EXERCISE REQUIREMENTS: Filter the entries down to the lines holding "Right", then copy those lines.

TASK INPUTS:
Start of Block
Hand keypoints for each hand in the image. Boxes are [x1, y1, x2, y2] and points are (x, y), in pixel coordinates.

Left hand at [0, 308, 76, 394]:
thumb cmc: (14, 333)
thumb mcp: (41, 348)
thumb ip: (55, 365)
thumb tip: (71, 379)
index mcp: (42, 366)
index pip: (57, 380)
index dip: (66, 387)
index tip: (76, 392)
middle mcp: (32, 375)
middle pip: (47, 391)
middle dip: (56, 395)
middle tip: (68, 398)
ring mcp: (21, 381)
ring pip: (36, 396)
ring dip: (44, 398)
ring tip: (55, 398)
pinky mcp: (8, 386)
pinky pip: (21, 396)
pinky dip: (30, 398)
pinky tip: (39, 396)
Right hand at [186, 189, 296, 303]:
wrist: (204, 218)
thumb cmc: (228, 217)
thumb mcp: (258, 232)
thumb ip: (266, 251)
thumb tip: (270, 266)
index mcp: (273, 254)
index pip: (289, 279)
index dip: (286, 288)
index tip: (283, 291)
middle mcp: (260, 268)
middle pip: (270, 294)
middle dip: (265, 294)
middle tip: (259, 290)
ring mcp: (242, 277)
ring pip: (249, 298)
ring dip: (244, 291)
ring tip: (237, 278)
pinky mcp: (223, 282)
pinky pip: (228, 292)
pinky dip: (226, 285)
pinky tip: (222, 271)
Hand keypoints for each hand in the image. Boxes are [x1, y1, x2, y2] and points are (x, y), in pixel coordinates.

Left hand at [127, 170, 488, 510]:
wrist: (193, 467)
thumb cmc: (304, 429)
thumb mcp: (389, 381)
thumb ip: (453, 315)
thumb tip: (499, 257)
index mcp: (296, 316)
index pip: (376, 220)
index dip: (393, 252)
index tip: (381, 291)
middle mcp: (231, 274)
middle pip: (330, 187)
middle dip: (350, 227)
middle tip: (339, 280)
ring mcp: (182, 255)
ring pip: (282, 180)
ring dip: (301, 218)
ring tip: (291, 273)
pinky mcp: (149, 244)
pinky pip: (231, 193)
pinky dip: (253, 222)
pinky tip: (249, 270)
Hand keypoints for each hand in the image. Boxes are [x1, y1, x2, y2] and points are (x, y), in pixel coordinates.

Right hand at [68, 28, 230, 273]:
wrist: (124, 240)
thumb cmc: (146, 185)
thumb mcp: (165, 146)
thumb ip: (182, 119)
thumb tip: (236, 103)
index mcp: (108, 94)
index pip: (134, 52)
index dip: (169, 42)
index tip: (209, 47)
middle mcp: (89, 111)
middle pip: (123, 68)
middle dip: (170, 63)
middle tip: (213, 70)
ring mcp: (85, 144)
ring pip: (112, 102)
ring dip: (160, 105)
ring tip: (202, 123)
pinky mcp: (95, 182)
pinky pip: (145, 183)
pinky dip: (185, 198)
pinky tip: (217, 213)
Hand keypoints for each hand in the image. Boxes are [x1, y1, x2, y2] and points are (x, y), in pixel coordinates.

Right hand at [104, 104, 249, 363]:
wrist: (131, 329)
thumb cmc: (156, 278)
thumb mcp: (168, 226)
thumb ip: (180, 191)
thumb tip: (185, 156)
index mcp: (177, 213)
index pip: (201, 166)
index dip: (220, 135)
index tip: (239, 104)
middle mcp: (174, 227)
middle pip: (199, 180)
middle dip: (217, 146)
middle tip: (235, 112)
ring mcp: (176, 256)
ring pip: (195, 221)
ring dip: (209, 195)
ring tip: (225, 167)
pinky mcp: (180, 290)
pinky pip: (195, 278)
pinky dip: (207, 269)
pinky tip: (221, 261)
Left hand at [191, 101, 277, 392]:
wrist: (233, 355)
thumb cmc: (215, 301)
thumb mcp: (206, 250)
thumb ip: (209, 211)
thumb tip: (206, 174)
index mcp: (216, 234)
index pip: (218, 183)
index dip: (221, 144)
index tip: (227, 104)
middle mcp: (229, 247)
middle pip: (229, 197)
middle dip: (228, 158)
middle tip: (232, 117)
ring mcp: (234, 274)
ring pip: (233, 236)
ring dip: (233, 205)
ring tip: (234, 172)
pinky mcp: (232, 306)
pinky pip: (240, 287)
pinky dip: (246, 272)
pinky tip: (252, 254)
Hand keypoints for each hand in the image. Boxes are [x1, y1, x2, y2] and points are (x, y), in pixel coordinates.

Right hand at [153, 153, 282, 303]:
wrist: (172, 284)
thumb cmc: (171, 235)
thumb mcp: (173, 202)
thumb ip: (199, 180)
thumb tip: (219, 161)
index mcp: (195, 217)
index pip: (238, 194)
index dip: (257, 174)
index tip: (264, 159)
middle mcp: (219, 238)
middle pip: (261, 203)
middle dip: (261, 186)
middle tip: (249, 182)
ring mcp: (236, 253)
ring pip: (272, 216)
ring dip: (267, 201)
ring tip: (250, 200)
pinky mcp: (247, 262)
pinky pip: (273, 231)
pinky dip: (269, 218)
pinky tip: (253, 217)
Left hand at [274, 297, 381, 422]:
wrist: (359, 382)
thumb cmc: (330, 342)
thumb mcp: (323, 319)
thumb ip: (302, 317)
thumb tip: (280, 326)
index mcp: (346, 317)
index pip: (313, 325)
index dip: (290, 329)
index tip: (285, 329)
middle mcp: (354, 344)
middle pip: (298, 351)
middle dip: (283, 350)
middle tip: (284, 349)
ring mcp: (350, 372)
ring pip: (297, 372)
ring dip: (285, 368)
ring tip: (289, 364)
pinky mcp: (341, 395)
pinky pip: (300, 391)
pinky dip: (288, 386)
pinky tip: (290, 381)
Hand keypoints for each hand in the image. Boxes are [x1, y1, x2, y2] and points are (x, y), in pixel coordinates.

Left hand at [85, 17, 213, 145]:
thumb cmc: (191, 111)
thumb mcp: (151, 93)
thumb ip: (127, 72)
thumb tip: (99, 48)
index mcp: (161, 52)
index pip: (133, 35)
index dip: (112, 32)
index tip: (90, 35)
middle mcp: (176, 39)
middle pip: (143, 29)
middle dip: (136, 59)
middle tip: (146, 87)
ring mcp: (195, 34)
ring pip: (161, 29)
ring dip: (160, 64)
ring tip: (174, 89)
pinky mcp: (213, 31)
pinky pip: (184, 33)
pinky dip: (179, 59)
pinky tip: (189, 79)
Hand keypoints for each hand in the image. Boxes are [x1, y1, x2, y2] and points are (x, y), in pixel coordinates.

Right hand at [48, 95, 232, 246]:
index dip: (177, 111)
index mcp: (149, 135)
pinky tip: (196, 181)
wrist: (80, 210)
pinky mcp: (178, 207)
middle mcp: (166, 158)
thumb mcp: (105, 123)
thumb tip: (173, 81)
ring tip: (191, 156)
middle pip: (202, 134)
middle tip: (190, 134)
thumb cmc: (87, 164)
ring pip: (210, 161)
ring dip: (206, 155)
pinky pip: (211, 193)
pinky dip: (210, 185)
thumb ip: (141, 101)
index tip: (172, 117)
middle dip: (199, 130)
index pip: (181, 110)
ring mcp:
End of Block
ANSWER TO THIS TASK:
Right hand at [186, 189, 296, 303]:
Right hand at [68, 28, 230, 273]:
Right hand at [104, 104, 249, 363]:
Right hand at [153, 153, 282, 303]:
Right hand at [48, 95, 232, 246]:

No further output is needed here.